• _What to do_
The answer should consist of every line in the material below that has the word "front".

• _Source information_
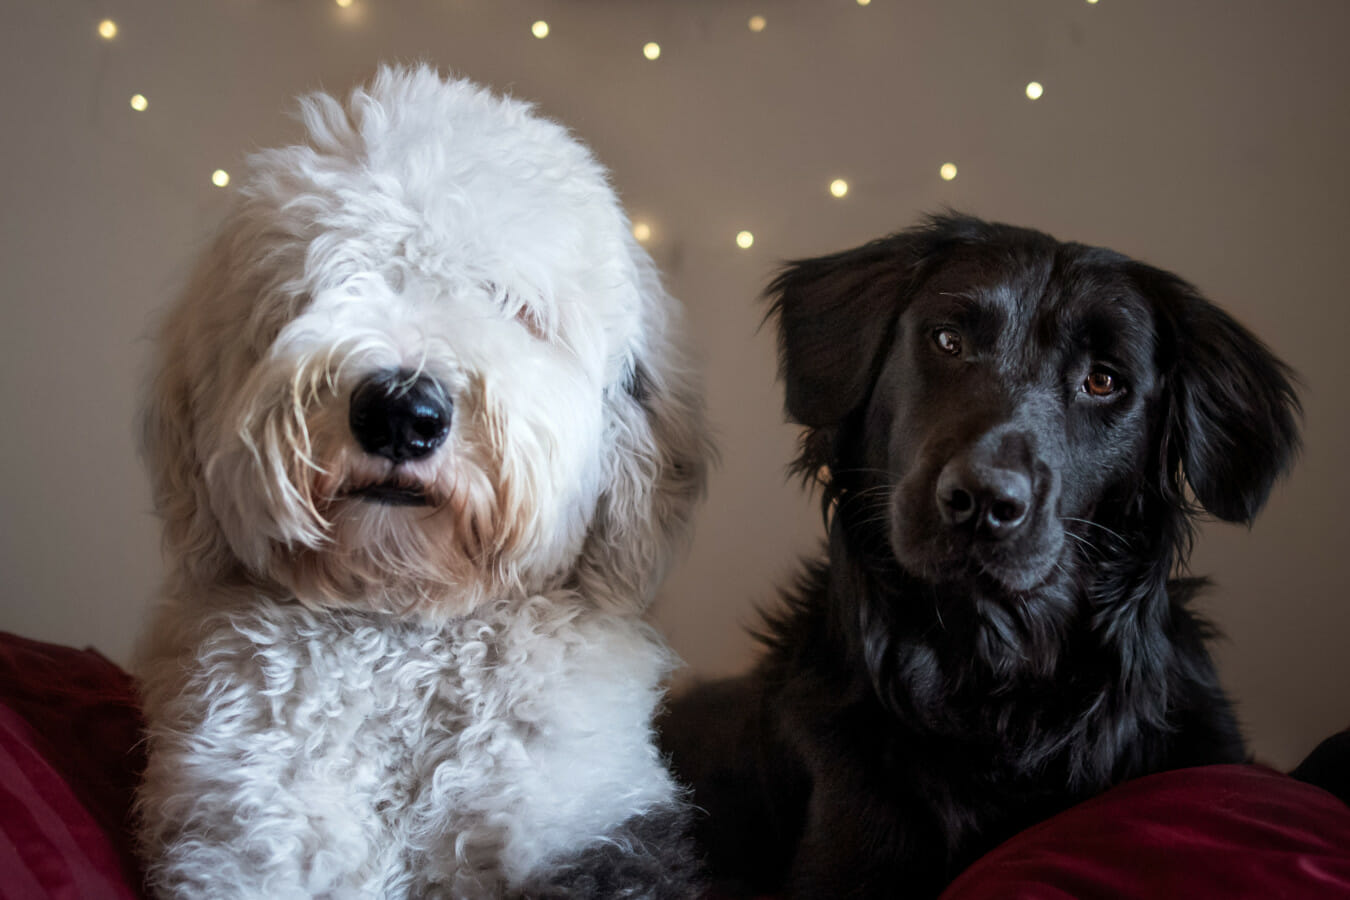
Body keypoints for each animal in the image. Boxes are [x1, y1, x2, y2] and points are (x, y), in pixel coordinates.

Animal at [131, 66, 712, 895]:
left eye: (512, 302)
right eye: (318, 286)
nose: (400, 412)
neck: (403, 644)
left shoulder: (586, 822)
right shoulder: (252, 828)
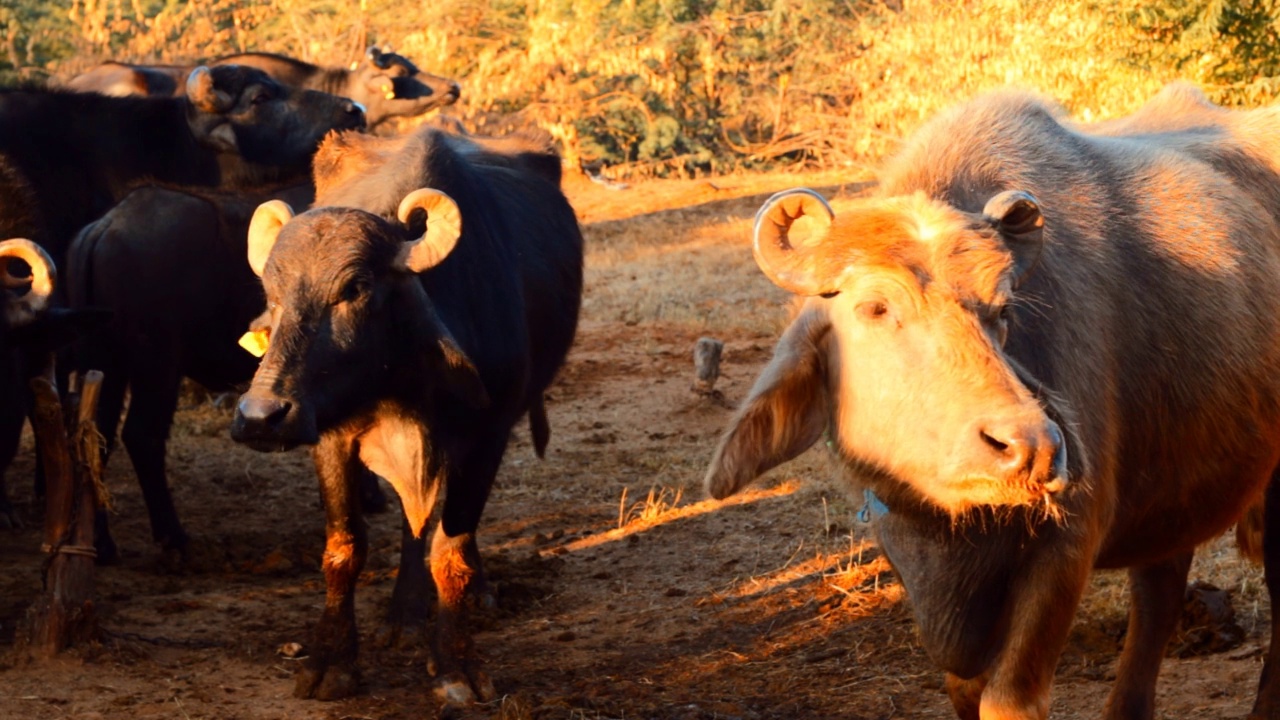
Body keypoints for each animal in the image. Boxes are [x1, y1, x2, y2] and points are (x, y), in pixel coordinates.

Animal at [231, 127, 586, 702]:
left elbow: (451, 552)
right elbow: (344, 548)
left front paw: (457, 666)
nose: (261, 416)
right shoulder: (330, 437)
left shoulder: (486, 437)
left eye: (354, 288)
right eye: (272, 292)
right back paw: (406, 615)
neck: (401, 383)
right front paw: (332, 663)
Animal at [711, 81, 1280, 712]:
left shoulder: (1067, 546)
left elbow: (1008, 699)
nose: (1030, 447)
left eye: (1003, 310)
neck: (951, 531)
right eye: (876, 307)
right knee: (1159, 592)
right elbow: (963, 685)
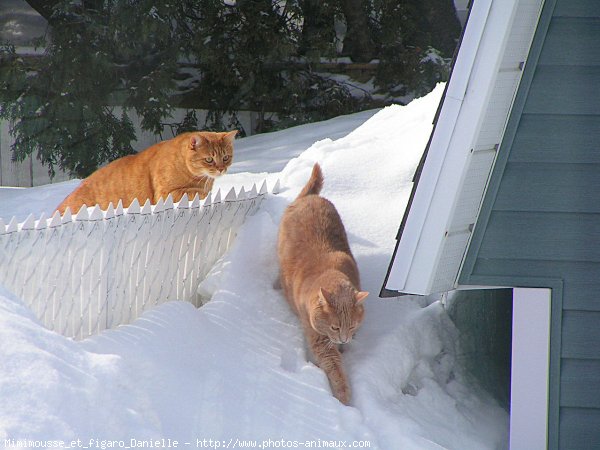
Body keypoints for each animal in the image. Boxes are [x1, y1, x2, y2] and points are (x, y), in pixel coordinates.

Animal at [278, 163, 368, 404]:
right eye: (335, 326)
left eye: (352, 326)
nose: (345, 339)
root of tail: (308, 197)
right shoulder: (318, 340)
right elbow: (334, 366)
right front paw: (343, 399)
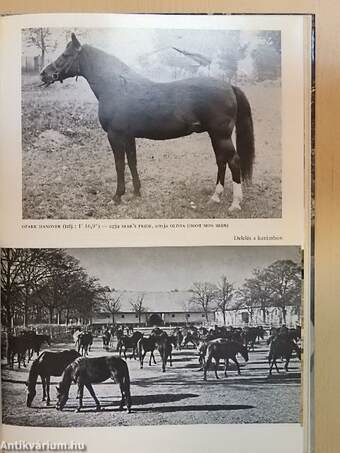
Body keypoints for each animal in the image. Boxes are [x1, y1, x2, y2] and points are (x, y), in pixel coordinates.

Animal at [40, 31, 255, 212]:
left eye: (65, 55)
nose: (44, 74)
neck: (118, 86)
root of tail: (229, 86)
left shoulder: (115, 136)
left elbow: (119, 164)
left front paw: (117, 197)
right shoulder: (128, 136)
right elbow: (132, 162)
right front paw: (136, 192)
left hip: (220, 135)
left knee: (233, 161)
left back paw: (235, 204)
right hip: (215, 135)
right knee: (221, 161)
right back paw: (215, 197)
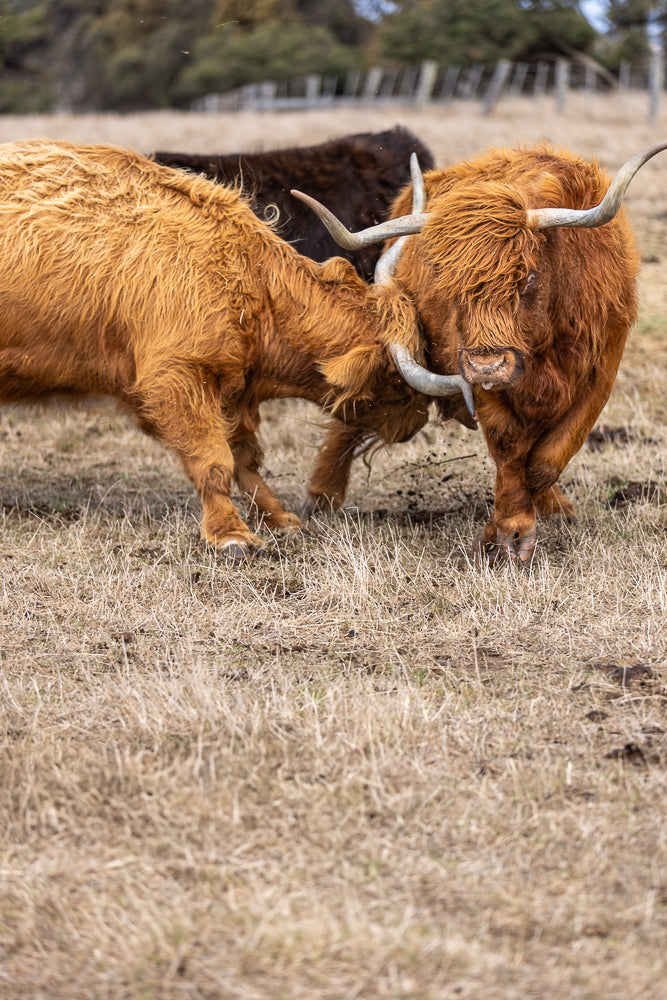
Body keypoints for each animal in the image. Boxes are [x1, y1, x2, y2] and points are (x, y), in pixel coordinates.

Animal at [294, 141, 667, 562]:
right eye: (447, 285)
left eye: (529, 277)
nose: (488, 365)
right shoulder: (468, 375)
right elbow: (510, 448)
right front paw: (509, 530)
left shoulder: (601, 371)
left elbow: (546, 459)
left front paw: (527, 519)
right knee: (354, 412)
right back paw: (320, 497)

• _Task solution_
left front paw: (457, 666)
right front paw: (332, 663)
right front paw: (343, 399)
left front paw: (117, 197)
right front paw: (136, 192)
right front paw: (509, 530)
left front paw: (527, 519)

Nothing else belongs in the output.